NGRPO: Learning from Homogeneous Failures
NGRPO: Negative-enhanced Group Relative Policy Optimization
Gongrui Nan, Siye Chen, Jing Huang, Mengyu Lu, Dexun Wang, Chunmei Xie, Weiqi Xiong, Xianzhou Zeng, Qixuan Zhou, Yadong Li, Xingzhong Xu
NGRPO studies a precise failure mode in GRPO-style RLVR: when every response in a sampled group is wrong, reward normalization produces zero advantage and the model receives no gradient from the hardest prompts.
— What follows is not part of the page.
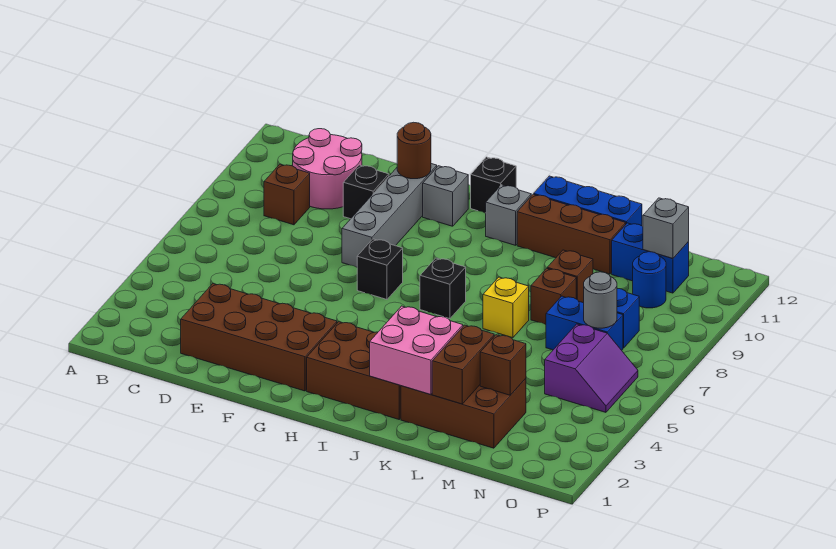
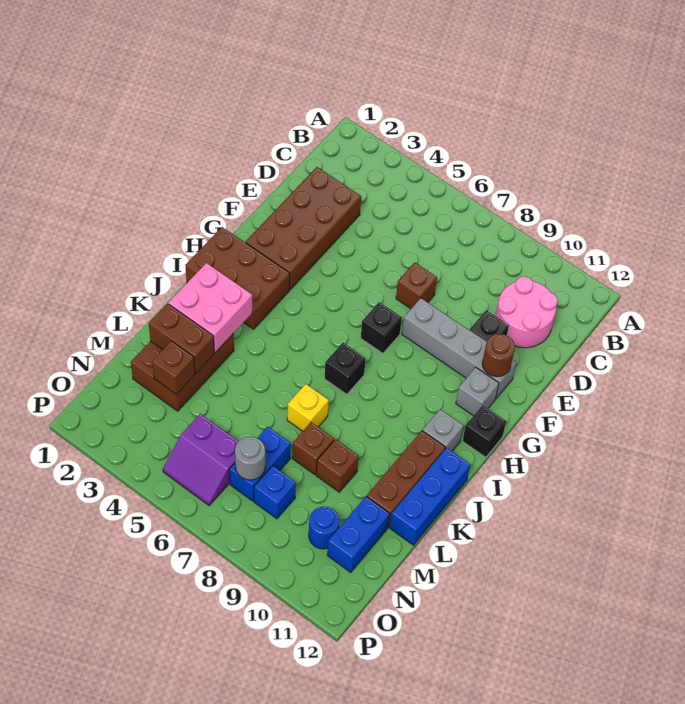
brown 1x1 brick [264,164,310,225] -> brown 1x1 brick moved to [396,263,437,309]
brown 2x3 brick [307,322,401,419] -> brown 2x3 brick turned to [185,227,290,329]
grey 1x1 brick [643,198,689,259] -> none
The paper turns that dead zone into an exploration signal by adding a virtual maximum-reward sample to advantage normalization, then stabilizes the extra pressure with asymmetric clipping.
In Brief
- 1
The central object is not reward design in general, but the zero-gradient pathology of homogeneous incorrect groups.
- 2
A single virtual max-reward sample shifts the group mean upward, giving every wrong rollout a calibrated negative advantage.
- 3
Asymmetric clipping makes positive updates looser and negative updates tighter, balancing exploration with stability.
- 4
The strongest empirical message is that learning from collective failure lifts both low-k accuracy and high-k exploration on math reasoning.
Problem
GRPO samples a group of responses for the same prompt and normalizes their rewards inside the group. This works when a group contains both correct and incorrect trajectories, but collapses to zero advantage when all rewards are identical. Homogeneous correct groups are less concerning; homogeneous incorrect groups are exactly where the model needs pressure to explore. DAPO filters these groups out, while PSR-NSR keeps negative samples with fixed advantages but can collapse when the negative signal is too strong.
Mechanism
NGRPO adds a virtual sample with reward r_max only for computing group statistics. The real rollouts are still the only optimized samples, but their normalized advantages are now computed against the augmented reward set. In an all-wrong group, this produces a uniform negative advantage instead of zero. In mixed groups, it dampens positive advantages and strengthens negative ones more when group accuracy is low, then becomes less intrusive when the group is already mostly correct.
Stability
The virtual reward makes the sum of advantages negative, which increases exploratory pressure. NGRPO therefore changes the PPO-style clipping interval: positive advantages use a wider upper bound, while negative advantages use a tighter lower bound. The paper uses epsilon_pos = 0.24 and epsilon_neg = 0.16, following the intuition that correct trajectories can be amplified more freely while incorrect trajectories should be penalized with tighter control.
Evidence
On Qwen2.5-Math-7B trained on MATH, NGRPO reports the best Pass@k AUC on AIME2025, AMC, and MATH among PPO, GRPO, PSR-NSR, DAPO, and NGRPO. The AIME2025 AUC rises to 31.28, above DAPO's 30.27 and GRPO's 28.33; AMC rises to 86.09; MATH reaches 90.31. Ablations show that the virtual reward gives a substantial gain, asymmetric clipping adds stability, and keeping homogeneous incorrect groups is necessary for the full effect.